The charges being heard at Tokyo District Court center around Kelly’s alleged role in failing to report to Japanese authorities the future compensation of Ghosn, who led Nissan Motor Co for two decades.
Prosecutors outlined allegations of what they said was a complex and clandestine scheme to pay Ghosn more than the amount the company had officially reported. Kelly is charged with helping Ghosn hide 9.3 billion yen (US$88 million) in compensation between the year 2011-2018 through deferred payments.
According to CNN, Japan introduced new compensation rules in 2010 which required high-earning executives to report their pay.
Kelly denied the allegations and said everything was done to keep Ghosn, whom he called an “extraordinary executive” at Nissan. “This was all in the best interests of Nissan,” he said.
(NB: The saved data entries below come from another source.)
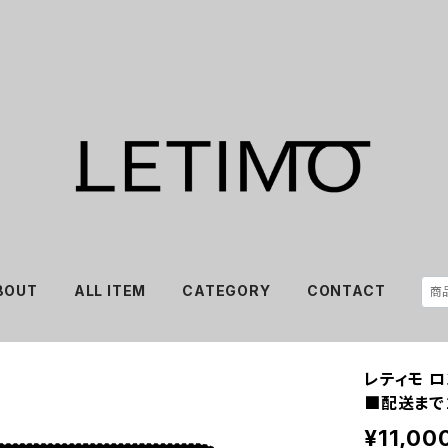
BOUT
ALL ITEM
CATEGORY
CONTACT
レティモ ロ
■配送まで
¥11,00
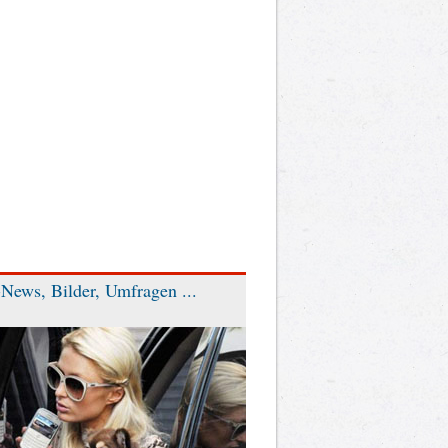
News, Bilder, Umfragen ...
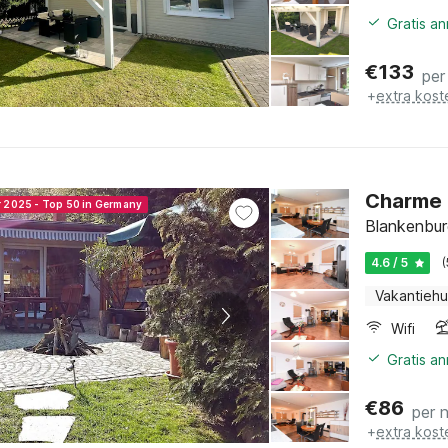
Gratis a
€
133
per
+
extra kost
Charme 
r 2025 - Top 50 in Germany
Blankenbur
4.6 / 5
Vakantiehu
Wifi
Gratis a
€
86
per 
+
extra kost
“I deny the allegations. I was not involved in a criminal conspiracy,” Kelly told the court. “The evidence will show that I did not break the law.”
His trial could take about a year. If found guilty Kelly could face up to 10 years in prison and a 10 million yen fine.
The proceedings will include evidence and testimony from prominent company executives, including a former chief executive, Hiroto Saikawa, that could shine a light on the inner workings of the Japanese automaker as it tries to rein in losses and revamp its vehicle line-up after ousting Ghosn.
Kelly’s head defense lawyer Yoichi Kitamura said little apart from: “My client is not guilty.”
Nissan, which is on trial alongside Kelly, says they did, and pleaded guilty.
In a statement issued separately, it said it takes its indictment “very seriously,” adding there was “substantial and convincing evidence” of misconduct by Kelly and Ghosn.